- TASK INSTRUCTIONS
Every entry that follows should be written out again exactly.

Dataset records:
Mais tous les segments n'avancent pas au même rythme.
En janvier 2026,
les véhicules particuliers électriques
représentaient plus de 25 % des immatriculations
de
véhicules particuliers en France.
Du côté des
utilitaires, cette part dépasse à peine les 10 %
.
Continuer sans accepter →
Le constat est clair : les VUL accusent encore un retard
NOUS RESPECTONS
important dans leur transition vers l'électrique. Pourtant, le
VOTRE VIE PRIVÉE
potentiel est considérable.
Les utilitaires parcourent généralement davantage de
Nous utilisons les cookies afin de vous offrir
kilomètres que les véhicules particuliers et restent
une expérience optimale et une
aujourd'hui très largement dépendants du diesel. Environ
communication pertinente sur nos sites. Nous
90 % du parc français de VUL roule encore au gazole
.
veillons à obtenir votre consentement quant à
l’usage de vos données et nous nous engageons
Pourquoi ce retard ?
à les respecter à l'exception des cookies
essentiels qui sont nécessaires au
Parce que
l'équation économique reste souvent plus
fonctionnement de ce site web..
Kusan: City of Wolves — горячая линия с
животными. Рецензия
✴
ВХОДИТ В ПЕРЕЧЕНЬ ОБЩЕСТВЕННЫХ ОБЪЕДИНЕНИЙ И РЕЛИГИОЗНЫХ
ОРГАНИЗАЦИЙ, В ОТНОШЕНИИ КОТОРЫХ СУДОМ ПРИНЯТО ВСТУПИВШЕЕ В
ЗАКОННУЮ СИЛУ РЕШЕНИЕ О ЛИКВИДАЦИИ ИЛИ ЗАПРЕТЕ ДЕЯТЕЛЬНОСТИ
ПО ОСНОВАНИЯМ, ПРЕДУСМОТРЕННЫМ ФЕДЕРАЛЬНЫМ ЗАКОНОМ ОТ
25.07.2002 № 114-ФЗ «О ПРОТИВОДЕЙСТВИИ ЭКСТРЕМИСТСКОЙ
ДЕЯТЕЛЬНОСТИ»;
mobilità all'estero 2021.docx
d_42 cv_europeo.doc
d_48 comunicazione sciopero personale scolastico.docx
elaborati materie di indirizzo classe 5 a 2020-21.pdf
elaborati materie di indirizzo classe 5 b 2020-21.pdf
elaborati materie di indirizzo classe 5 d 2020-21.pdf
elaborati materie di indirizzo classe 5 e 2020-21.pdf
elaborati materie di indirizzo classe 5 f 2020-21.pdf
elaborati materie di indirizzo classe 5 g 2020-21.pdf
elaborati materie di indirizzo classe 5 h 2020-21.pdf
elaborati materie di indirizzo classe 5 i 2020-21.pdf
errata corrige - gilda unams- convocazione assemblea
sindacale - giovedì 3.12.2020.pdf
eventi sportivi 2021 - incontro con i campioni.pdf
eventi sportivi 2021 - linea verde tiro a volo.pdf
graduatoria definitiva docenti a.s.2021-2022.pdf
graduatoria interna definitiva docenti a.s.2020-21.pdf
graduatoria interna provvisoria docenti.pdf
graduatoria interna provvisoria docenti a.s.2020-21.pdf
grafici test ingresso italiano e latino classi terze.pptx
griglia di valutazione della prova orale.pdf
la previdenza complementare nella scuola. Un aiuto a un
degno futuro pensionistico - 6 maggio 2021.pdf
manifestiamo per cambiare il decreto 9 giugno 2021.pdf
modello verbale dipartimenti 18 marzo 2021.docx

- YOUR SOLUTION
Mais tous les segments n'avancent pas au même rythme.
En janvier 2026,
les véhicules particuliers électriques
représentaient plus de 25 % des immatriculations
de
véhicules particuliers en France.
Du côté des
utilitaires, cette part dépasse à peine les 10 %
.
Continuer sans accepter →
Le constat est clair : les VUL accusent encore un retard
NOUS RESPECTONS
important dans leur transition vers l'électrique. Pourtant, le
VOTRE VIE PRIVÉE
potentiel est considérable.
Les utilitaires parcourent généralement davantage de
Nous utilisons les cookies afin de vous offrir
kilomètres que les véhicules particuliers et restent
une expérience optimale et une
aujourd'hui très largement dépendants du diesel. Environ
communication pertinente sur nos sites. Nous
90 % du parc français de VUL roule encore au gazole
.
veillons à obtenir votre consentement quant à
l’usage de vos données et nous nous engageons
Pourquoi ce retard ?
à les respecter à l'exception des cookies
essentiels qui sont nécessaires au
Parce que
l'équation économique reste souvent plus
fonctionnement de ce site web..
Kusan: City of Wolves — горячая линия с
животными. Рецензия
✴
ВХОДИТ В ПЕРЕЧЕНЬ ОБЩЕСТВЕННЫХ ОБЪЕДИНЕНИЙ И РЕЛИГИОЗНЫХ
ОРГАНИЗАЦИЙ, В ОТНОШЕНИИ КОТОРЫХ СУДОМ ПРИНЯТО ВСТУПИВШЕЕ В
ЗАКОННУЮ СИЛУ РЕШЕНИЕ О ЛИКВИДАЦИИ ИЛИ ЗАПРЕТЕ ДЕЯТЕЛЬНОСТИ
ПО ОСНОВАНИЯМ, ПРЕДУСМОТРЕННЫМ ФЕДЕРАЛЬНЫМ ЗАКОНОМ ОТ
25.07.2002 № 114-ФЗ «О ПРОТИВОДЕЙСТВИИ ЭКСТРЕМИСТСКОЙ
ДЕЯТЕЛЬНОСТИ»;
mobilità all'estero 2021.docx
d_42 cv_europeo.doc
d_48 comunicazione sciopero personale scolastico.docx
elaborati materie di indirizzo classe 5 a 2020-21.pdf
elaborati materie di indirizzo classe 5 b 2020-21.pdf
elaborati materie di indirizzo classe 5 d 2020-21.pdf
elaborati materie di indirizzo classe 5 e 2020-21.pdf
elaborati materie di indirizzo classe 5 f 2020-21.pdf
elaborati materie di indirizzo classe 5 g 2020-21.pdf
elaborati materie di indirizzo classe 5 h 2020-21.pdf
elaborati materie di indirizzo classe 5 i 2020-21.pdf
errata corrige - gilda unams- convocazione assemblea
sindacale - giovedì 3.12.2020.pdf
eventi sportivi 2021 - incontro con i campioni.pdf
eventi sportivi 2021 - linea verde tiro a volo.pdf
graduatoria definitiva docenti a.s.2021-2022.pdf
graduatoria interna definitiva docenti a.s.2020-21.pdf
graduatoria interna provvisoria docenti.pdf
graduatoria interna provvisoria docenti a.s.2020-21.pdf
grafici test ingresso italiano e latino classi terze.pptx
griglia di valutazione della prova orale.pdf
la previdenza complementare nella scuola. Un aiuto a un
degno futuro pensionistico - 6 maggio 2021.pdf
manifestiamo per cambiare il decreto 9 giugno 2021.pdf
modello verbale dipartimenti 18 marzo 2021.docx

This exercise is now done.